Tuesday, October 14, 2008

Perception Management

I was talking to my students today about the focus on image and marginalisation of substantial policy from much of the political communication that is made mainstream. In other words the stuff that is promoted to us is more about building a perception of the man rather than telling us what the man will do when elected. The following video is a prime example.

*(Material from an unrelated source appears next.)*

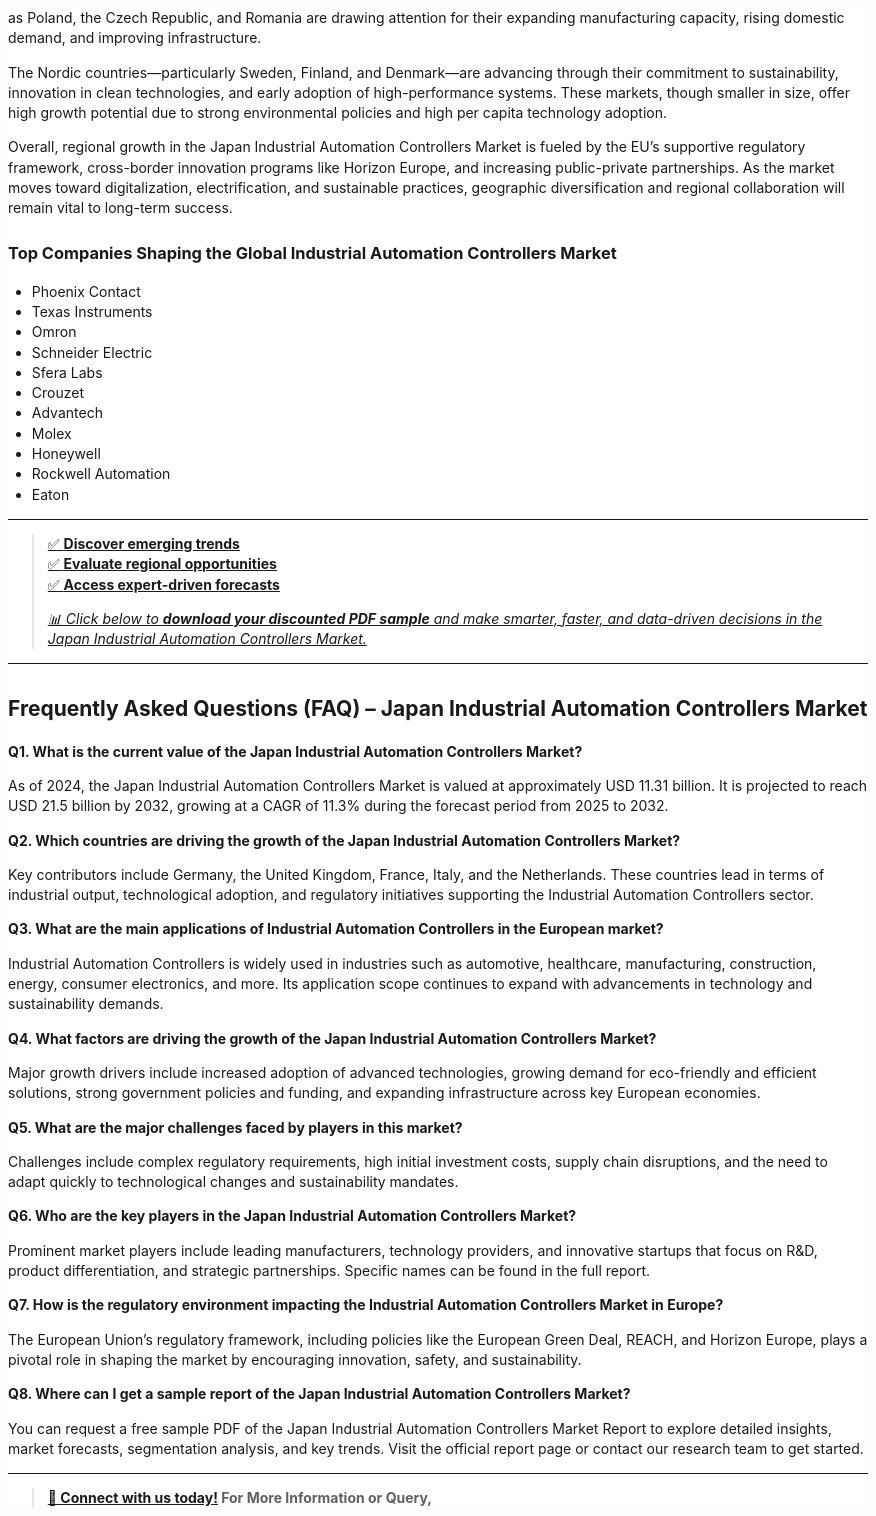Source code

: as Poland, the Czech Republic, and Romania are drawing attention for their expanding manufacturing capacity, rising domestic demand, and improving infrastructure.</p><p>The Nordic countries&mdash;particularly Sweden, Finland, and Denmark&mdash;are advancing through their commitment to sustainability, innovation in clean technologies, and early adoption of high-performance systems. These markets, though smaller in size, offer high growth potential due to strong environmental policies and high per capita technology adoption.</p><p>Overall, regional growth in the Japan Industrial Automation Controllers Market is fueled by the EU&rsquo;s supportive regulatory framework, cross-border innovation programs like Horizon Europe, and increasing public-private partnerships. As the market moves toward digitalization, electrification, and sustainable practices, geographic diversification and regional collaboration will remain vital to long-term success.</p><p><h3>Top Companies Shaping the Global Industrial Automation Controllers Market </h3><ul><li>Phoenix Contact</li><li>Texas Instruments</li><li>Omron</li><li>Schneider Electric</li><li>Sfera Labs</li><li>Crouzet</li><li>Advantech</li><li>Molex</li><li>Honeywell</li><li>Rockwell Automation</li><li>Eaton</li></ul></p><hr /><blockquote><p><a href="https://www.marketresearchintellect.com/ask-for-discount/?rid=358461&amp;amp;utm_source=Github-R&amp;amp;utm_medium=047">✅ <strong data-start="617" data-end="645">Discover emerging trends</strong></a><br data-start="645" data-end="648" /><a href="https://www.marketresearchintellect.com/ask-for-discount/?rid=358461&amp;amp;utm_source=Github-R&amp;amp;utm_medium=047"> ✅ <strong data-start="650" data-end="685">Evaluate regional opportunities</strong></a><br data-start="685" data-end="688" /><a href="https://www.marketresearchintellect.com/ask-for-discount/?rid=358461&amp;amp;utm_source=Github-R&amp;amp;utm_medium=047"> ✅ <strong data-start="690" data-end="724">Access expert-driven forecasts</strong></a></p><p class="" data-start="728" data-end="864"><em><a href="https://www.marketresearchintellect.com/ask-for-discount/?rid=358461&amp;amp;utm_source=Github-R&amp;amp;utm_medium=047">📊 Click below to <strong data-start="746" data-end="785">download your discounted PDF sample</strong> and make smarter, faster, and data-driven decisions in the Japan Industrial Automation Controllers Market.</a></em></p></blockquote><hr /><h2>Frequently Asked Questions (FAQ) &ndash; Japan Industrial Automation Controllers Market</h2><p><strong>Q1. What is the current value of the Japan Industrial Automation Controllers Market?</strong></p><p>As of 2024, the Japan Industrial Automation Controllers Market is valued at approximately USD 11.31 billion. It is projected to reach USD 21.5 billion by 2032, growing at a CAGR of 11.3% during the forecast period from 2025 to 2032.</p><p><strong>Q2. Which countries are driving the growth of the Japan Industrial Automation Controllers Market?</strong></p><p>Key contributors include Germany, the United Kingdom, France, Italy, and the Netherlands. These countries lead in terms of industrial output, technological adoption, and regulatory initiatives supporting the Industrial Automation Controllers sector.</p><p><strong>Q3. What are the main applications of Industrial Automation Controllers in the European market?</strong></p><p>Industrial Automation Controllers is widely used in industries such as automotive, healthcare, manufacturing, construction, energy, consumer electronics, and more. Its application scope continues to expand with advancements in technology and sustainability demands.</p><p><strong>Q4. What factors are driving the growth of the Japan Industrial Automation Controllers Market?</strong></p><p>Major growth drivers include increased adoption of advanced technologies, growing demand for eco-friendly and efficient solutions, strong government policies and funding, and expanding infrastructure across key European economies.</p><p><strong>Q5. What are the major challenges faced by players in this market?</strong></p><p>Challenges include complex regulatory requirements, high initial investment costs, supply chain disruptions, and the need to adapt quickly to technological changes and sustainability mandates.</p><p><strong>Q6. Who are the key players in the Japan Industrial Automation Controllers Market?</strong></p><p>Prominent market players include leading manufacturers, technology providers, and innovative startups that focus on R&amp;D, product differentiation, and strategic partnerships. Specific names can be found in the full report.</p><p><strong>Q7. How is the regulatory environment impacting the Industrial Automation Controllers Market in Europe?</strong></p><p>The European Union&rsquo;s regulatory framework, including policies like the European Green Deal, REACH, and Horizon Europe, plays a pivotal role in shaping the market by encouraging innovation, safety, and sustainability.</p><p><strong>Q8. Where can I get a sample report of the Japan Industrial Automation Controllers Market?</strong></p><p>You can request a free sample PDF of the Japan Industrial Automation Controllers Market Report to explore detailed insights, market forecasts, segmentation analysis, and key trends. Visit the official report page or contact our research team to get started.</p><hr /><blockquote><p><span class="font-[700]"><strong><a href="https://www.marketresearchintellect.com/product/global-industrial-automation-controllers-market-size-and-forecast/?utm_source=Linkedin&utm_medium=047">📩 Connect with us today!</a> For More Information or Query,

The link is sent around by email saying that his opponents are asking 'who is Barack Obama'. His campaign team's response is to: "share a video of personal moments from behind the scenes at the Democratic National Convention in Denver, so you can see Barack and Michelle as they are -- decent, warm, and kind people with a loving family". It is a fly on the wall style video, well done yet appearing to capture private moments - a cynic would wonder how much is staged and whether anyone can act normally when a camera is pointed at them. But the broader picture is also whether this is asking the US voter to vote Obama simply because he is a nice guy, a family guy, a guy 'like you' or just to get them interested and involved to collect further information. While the latter may be an aspiration is the former more likely in reality and if so does this have a negative impact on how informed voters actually are?

1 comment:

Anonymous said...

th all due respect, and while admitting I am a biased Obama supporter, the Obama camp needs to put out such messages for many reasons:
1. to respond to McCain's nasty attacks, making ignorant followers believe he is advised by a terrorist and the most fevernt of their followers hating and fearing him, even believeing he is a terrorist.

2. people are not sure about him b/c of race. While no one goes there publicly, it is safe to acknowledge that many would be voters for him "aren't quite sure" or say, "there's just something about him."

3. As you noted, the camp is repsonding to questions of "Who is Barack Obama?", so they give a snippet of personal, behind-the-scenes look, responding to the question.

4. There are more points to make, but let's acknowledge as well that many of the masses vote or are influenced by looks and personal characteristics. The initial Palin bandwagon is a prime example, but once her substance was questioned, many people started to "see" her differently.

You have a valid point; both camps try to present their candidate as a personable person, someone you would like to spend time with, but that is in response to the populace that would cast their crucial votes on such superficial things.

You imply with your questioning that the Obama camp would have us vote on image and not substance. When you compare what the two candidates have presented to the country thus far in substance, both through their words and websites, it is clear that Obama has presented more substance. he has also been more consistent in his message and plans, revising them only to meet the newfound realities of the financial crisis.